■ ТЕКСТ ДОКУМЕНТА
┄┄┄┄┄┄┄┄┄┄┄┄┄┄┄┄┄┄┄┄

Смекни!
smekni.com

Человек-масса (стр. 5 из 7)

Стиль жизни, навязываемый человеку производственным циклом индустриального общества и вынуждающий всецело сосредоточиться на выполнении социальных ролей, опустошает его, не оставляя ни времени, ни сил на разностороннее развитие личности. Общество самим процессом своего развития стремится подчинить и раздробить личность. Оставит ей какое-нибудь одно специальное направление. Личность должна бороться за свою индивидуальность, за самостоятельность, за разносторонность своего «Я». Индустриальное общество делает победу в борьбе такого рода труднодостижимой, но тем важнее она становится для одержавшей ее личности.

┄┄┄┄┄┄┄┄┄┄┄┄┄┄┄┄┄┄┄┄

■ ПЕРЕЧЕНЬ МАТЕРИАЛА
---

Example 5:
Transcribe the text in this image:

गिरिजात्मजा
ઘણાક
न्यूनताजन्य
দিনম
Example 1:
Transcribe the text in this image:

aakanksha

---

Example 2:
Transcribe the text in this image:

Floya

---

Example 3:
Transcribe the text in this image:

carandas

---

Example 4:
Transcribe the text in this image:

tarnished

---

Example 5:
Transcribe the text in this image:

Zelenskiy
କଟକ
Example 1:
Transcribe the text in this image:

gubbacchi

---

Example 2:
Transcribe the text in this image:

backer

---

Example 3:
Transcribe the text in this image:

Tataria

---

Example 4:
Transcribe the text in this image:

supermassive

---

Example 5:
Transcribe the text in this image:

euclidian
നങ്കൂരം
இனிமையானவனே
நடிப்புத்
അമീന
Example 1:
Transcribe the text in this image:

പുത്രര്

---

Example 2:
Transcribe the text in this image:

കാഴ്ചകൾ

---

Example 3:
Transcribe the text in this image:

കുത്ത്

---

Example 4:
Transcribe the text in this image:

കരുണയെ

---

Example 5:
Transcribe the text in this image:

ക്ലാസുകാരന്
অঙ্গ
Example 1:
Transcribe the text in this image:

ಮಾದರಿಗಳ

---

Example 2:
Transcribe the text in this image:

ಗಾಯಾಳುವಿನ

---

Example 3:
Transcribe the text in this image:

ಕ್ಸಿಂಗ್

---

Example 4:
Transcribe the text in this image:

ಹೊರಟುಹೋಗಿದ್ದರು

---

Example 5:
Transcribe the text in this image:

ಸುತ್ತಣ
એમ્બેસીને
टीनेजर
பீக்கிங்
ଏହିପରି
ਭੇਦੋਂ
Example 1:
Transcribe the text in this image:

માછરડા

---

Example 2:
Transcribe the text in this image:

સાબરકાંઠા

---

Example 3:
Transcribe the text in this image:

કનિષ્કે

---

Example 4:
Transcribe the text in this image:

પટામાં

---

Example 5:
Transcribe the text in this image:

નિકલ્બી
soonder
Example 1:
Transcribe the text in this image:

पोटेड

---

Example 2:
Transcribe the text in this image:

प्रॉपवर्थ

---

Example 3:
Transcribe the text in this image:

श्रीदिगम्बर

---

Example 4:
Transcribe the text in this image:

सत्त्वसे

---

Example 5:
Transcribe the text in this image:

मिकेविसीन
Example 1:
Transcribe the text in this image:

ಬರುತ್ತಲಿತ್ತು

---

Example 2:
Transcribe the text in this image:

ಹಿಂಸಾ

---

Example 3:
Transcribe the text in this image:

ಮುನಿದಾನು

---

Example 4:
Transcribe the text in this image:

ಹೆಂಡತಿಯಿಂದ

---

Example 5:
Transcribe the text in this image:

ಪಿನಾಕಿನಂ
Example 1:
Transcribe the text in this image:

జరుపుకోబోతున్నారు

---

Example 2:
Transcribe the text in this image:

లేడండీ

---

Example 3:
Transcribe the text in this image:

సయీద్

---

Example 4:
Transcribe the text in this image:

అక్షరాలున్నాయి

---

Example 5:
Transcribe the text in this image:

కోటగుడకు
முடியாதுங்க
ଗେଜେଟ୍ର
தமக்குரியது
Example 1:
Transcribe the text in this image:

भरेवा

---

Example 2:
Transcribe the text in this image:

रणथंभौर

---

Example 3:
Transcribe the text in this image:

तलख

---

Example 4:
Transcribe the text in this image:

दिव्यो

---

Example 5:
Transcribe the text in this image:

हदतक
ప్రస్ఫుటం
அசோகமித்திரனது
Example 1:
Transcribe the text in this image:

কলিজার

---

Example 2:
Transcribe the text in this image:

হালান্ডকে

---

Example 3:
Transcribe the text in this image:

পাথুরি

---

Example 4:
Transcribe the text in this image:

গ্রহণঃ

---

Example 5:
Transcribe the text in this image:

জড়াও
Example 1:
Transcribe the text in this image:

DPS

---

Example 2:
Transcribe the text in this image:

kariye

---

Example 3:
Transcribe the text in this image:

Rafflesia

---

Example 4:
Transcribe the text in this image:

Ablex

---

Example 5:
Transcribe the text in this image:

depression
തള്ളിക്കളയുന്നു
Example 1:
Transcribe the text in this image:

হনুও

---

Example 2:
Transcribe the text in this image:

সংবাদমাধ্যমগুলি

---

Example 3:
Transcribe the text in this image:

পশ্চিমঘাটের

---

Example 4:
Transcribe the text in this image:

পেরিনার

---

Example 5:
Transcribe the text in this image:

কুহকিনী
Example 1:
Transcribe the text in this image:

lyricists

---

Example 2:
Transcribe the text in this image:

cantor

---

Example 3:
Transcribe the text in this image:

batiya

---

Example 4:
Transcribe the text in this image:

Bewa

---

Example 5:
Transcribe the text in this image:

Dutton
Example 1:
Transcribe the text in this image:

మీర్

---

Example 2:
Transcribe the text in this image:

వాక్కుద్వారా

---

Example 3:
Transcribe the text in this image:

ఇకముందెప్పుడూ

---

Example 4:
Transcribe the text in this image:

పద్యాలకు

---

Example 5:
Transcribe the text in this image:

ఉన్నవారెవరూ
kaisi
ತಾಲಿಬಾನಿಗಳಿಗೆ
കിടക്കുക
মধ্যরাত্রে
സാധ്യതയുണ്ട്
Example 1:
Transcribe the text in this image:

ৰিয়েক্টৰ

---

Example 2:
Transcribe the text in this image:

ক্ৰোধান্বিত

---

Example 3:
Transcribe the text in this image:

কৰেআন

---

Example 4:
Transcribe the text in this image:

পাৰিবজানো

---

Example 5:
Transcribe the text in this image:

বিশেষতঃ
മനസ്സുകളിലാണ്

┄┄┄┄┄┄┄┄┄┄┄┄┄┄┄┄┄┄┄┄

■ СУТЬ ЗАДАНИЯ
Напечатайте без изменений отрывок из текста о человеке-массе: начните со слов, в которых есть «Человек-масса (стр. 5», и остановитесь после «одержавшей ее личности.».

■ ИТОГОВЫЙ ТЕКСТ
Человек-масса (стр. 5 из 7)

Стиль жизни, навязываемый человеку производственным циклом индустриального общества и вынуждающий всецело сосредоточиться на выполнении социальных ролей, опустошает его, не оставляя ни времени, ни сил на разностороннее развитие личности. Общество самим процессом своего развития стремится подчинить и раздробить личность. Оставит ей какое-нибудь одно специальное направление. Личность должна бороться за свою индивидуальность, за самостоятельность, за разносторонность своего «Я». Индустриальное общество делает победу в борьбе такого рода труднодостижимой, но тем важнее она становится для одержавшей ее личности.